2. Ênfase do GT como canal de ligação entre a prática registrada nos relatos e nas demais comunicações a serem feitas, e a importância da Pós-graduação (dos orientadores e pesquisadores envolvidos) para fundamentar e assessorar a prática.

Surgiu ainda a questão dos Cursos de Pós-graduação lato sensu, tendo sido apontada a necessidade de se reestudar a política quanto aos critérios de lato sensu, à carga horária e monografias, ao nível de Conselho Federal de Educação e CAPES.

Quanto às questões referentes à formação do professor especializado e a Universidade, as discussões baseadas nos Trabalhos Encomendados para o GT de Educação Especial, assinalaram dois pontos básicos:

1. A importância da formação de um educador que disponha de ampla fundamentação em Educação.

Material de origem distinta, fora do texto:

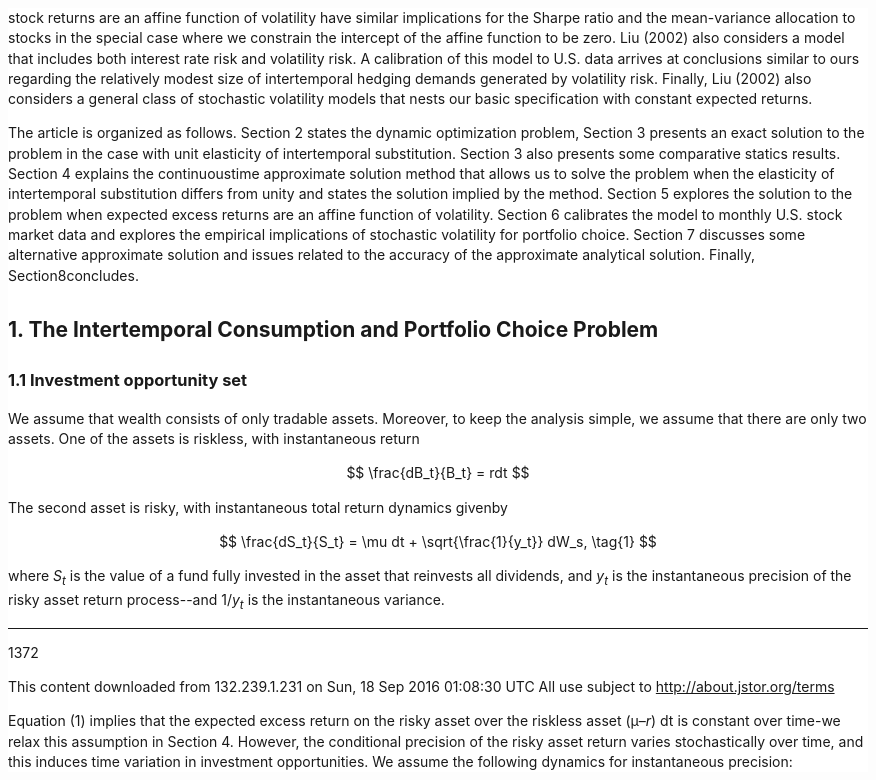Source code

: 

stock returns are an affine function of volatility have similar implications for the Sharpe ratio and the mean-variance allocation to stocks in the special case where we constrain the intercept of the affine function to be zero. Liu (2002) also considers a model that includes both interest rate risk and volatility risk. A calibration of this model to U.S. data arrives at conclusions similar to ours regarding the relatively modest size of intertemporal hedging demands generated by volatility risk. Finally, Liu (2002) also considers a general class of stochastic volatility models that nests our basic specification with constant expected returns.

The article is organized as follows. Section 2 states the dynamic optimization problem, Section 3 presents an exact solution to the problem in the case with unit elasticity of intertemporal substitution. Section 3 also presents some comparative statics results. Section 4 explains the continuoustime approximate solution method that allows us to solve the problem when the elasticity of intertemporal substitution differs from unity and states the solution implied by the method. Section 5 explores the solution to the problem when expected excess returns are an affine function of volatility. Section 6 calibrates the model to monthly U.S. stock market data and explores the empirical implications of stochastic volatility for portfolio choice. Section 7 discusses some alternative approximate solution and issues related to the accuracy of the approximate analytical solution. Finally, Section8concludes.

## 1. The Intertemporal Consumption and Portfolio Choice Problem

### 1.1 Investment opportunity set

We assume that wealth consists of only tradable assets. Moreover, to keep the analysis simple, we assume that there are only two assets. One of the assets is riskless, with instantaneous return

$$
\frac{dB_t}{B_t} = rdt
$$

The second asset is risky, with instantaneous total return dynamics givenby

$$
\frac{dS_t}{S_t} = \mu dt + \sqrt{\frac{1}{y_t}} dW_s, \tag{1}
$$

where $S_{t}$ is the value of a fund fully invested in the asset that reinvests all dividends, and $y_{t}$ is the instantaneous precision of the risky asset return process--and $1/y_{t}$ is the instantaneous variance.

---

1372

This content downloaded from 132.239.1.231 on Sun, 18 Sep 2016 01:08:30 UTC All use subject to http://about.jstor.org/terms



Equation (1) implies that the expected excess return on the risky asset over the riskless asset $(\upmu\textrm{--}r)$ dt is constant over time-we relax this assumption in Section 4. However, the conditional precision of the risky asset return varies stochastically over time, and this induces time variation in investment opportunities. We assume the following dynamics for instantaneous precision:
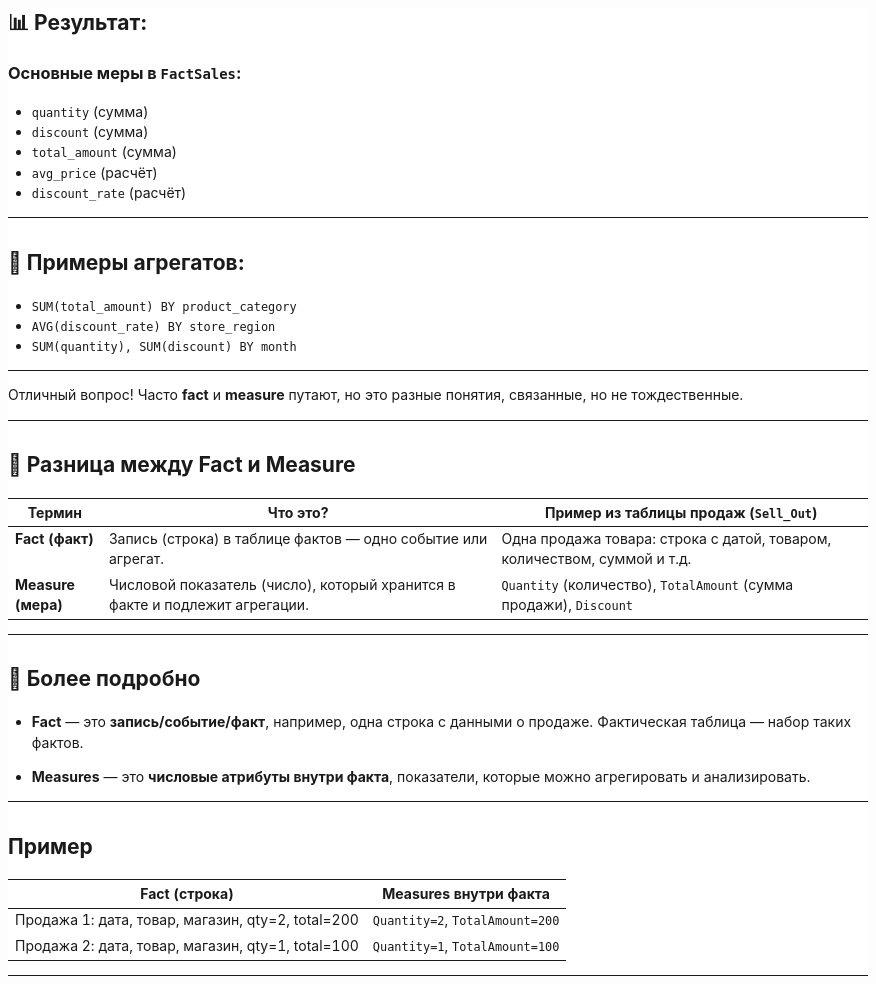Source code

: 
## 📊 Результат:

### Основные **меры** в `FactSales`:

* `quantity` (сумма)
* `discount` (сумма)
* `total_amount` (сумма)
* `avg_price` (расчёт)
* `discount_rate` (расчёт)

---

## 🧠 Примеры агрегатов:

* `SUM(total_amount) BY product_category`
* `AVG(discount_rate) BY store_region`
* `SUM(quantity), SUM(discount) BY month`

---





Отличный вопрос! Часто **fact** и **measure** путают, но это разные понятия, связанные, но не тождественные.

---

## 🧩 Разница между **Fact** и **Measure**

| Термин             | Что это?                                                                    | Пример из таблицы продаж (`Sell_Out`)                                    |
| ------------------ | --------------------------------------------------------------------------- | ------------------------------------------------------------------------ |
| **Fact (факт)**    | Запись (строка) в таблице фактов — одно событие или агрегат.                | Одна продажа товара: строка с датой, товаром, количеством, суммой и т.д. |
| **Measure (мера)** | Числовой показатель (число), который хранится в факте и подлежит агрегации. | `Quantity` (количество), `TotalAmount` (сумма продажи), `Discount`       |

---

## 📌 Более подробно

* **Fact** — это **запись/событие/факт**, например, одна строка с данными о продаже.
  Фактическая таблица — набор таких фактов.

* **Measures** — это **числовые атрибуты внутри факта**, показатели, которые можно агрегировать и анализировать.

---

## Пример

| Fact (строка)                                     | Measures внутри факта           |
| ------------------------------------------------- | ------------------------------- |
| Продажа 1: дата, товар, магазин, qty=2, total=200 | `Quantity=2`, `TotalAmount=200` |
| Продажа 2: дата, товар, магазин, qty=1, total=100 | `Quantity=1`, `TotalAmount=100` |

---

2. A necessidade de Cursos, que ofereçam recursos práticos e conhecimentos teóricos, para o trabalho especifico com o portador de deficiência.

Os participantes organizaram-se para dar continuidade a essa Proposta, reunindo-se em horários extras, merecendo destaque os seguintes aspectos propostos, para ampliação de conhecimentos do tema do GT:

1. Ampliação da Pesquisa para âmbito nacional e aprofundamento, no que diz respeito às tendências metodológicas e teóricas.

2. Concentração de esforços, integrando os Seminários de Pesquisa no GT de Educação Especial.

Decisões tomadas junto aos participantes do GT.

Elcie F. Salzano Masini, considerando cumprida sua função de fortalecimento da Educação Especial junto à ANPEd, como coordenadora do Grupo de Estudos e do GT de Educação Especial, propôs que outro colega assumisse essa coordenação.

Ficou decidido que coordenação do GT, deveria ser renovada de dois em dois anos e deveria passar por vários Estados. A Educação Especial iniciou suas atividades na ANPEd como Grupo de Estudos (GE) na XII Reunião Anual em 1989, passando a Grupo de Trabalho (GT) em 1991. Desde seu aparecimento até a XV Reunião a coordenação esteve junto à Faculdade de Educação da USP, passando no final da XV Reunião da ANPEd para a Faculdade de Educação da UERJ.

A definição sobre a identidade do GT, feita na XIV Reunião da ANPEd, foi rediscutida na XV. Ficou então estabelecido o que segue: Educação Especial diz respeito ao atendimento educacional de alunos com necessidades especiais, portadores de DA / DF / DM / DV / Superdotados / Múltipla deficiência / problemas de conduta, excetuando meninos de rua. Ficou para ser rediscutido na XVI Reunião se alunos com problemas de aprendizagem e de psicose seriam incluídos ou não nessa definição.

Os Seminários de Pesquisa em Educação Especial, iniciativa de alguns pesquisadores da UERJ e UFRJ, depois integrado por outras Universidades, passaram a partir da XV Reunião da ANPEd a ser assumido pelo GT de Educação Especial. Ficou estabelecido que Seminário de pesquisa (39) ocorreria em junho de 1993, tendo uma dupla coordenação: a atual coordenadora e a ex-coordenadora do GT em Educação Especial, respectivamente, Maria Cecília de Freitas Cardoso e Elcie F. Salzano Masini.

 

REFERÊNCIAS

MAZZOTA, M. J. S Política Nacional de Educação Especial, Campinas, Caderno CEDES, n.23, p.5-15, 1989.         [ Links ]

SÃO PAULO (Estado). Constituição do Estado de São Paulo. Promulgada em 5 de outubro de 1989.         [ Links ]

 

 

Recebido em: 21/06/2011
Aceito em: 30/08/2011

 

 

1 Todos os dados apresentados neste artigo, inclusive folhas de frequência assinada pelos participantes nas reuniões do GE e do GT de Educação Especial, estão arquivados com a primeira coordenadora das atividades da Educação Especial na ANPEd. A terminologia utilizada neste artigo segue a adotada no período histórico focalizado, embora essa terminologia tenha, posteriormente, sido criticada e alterada.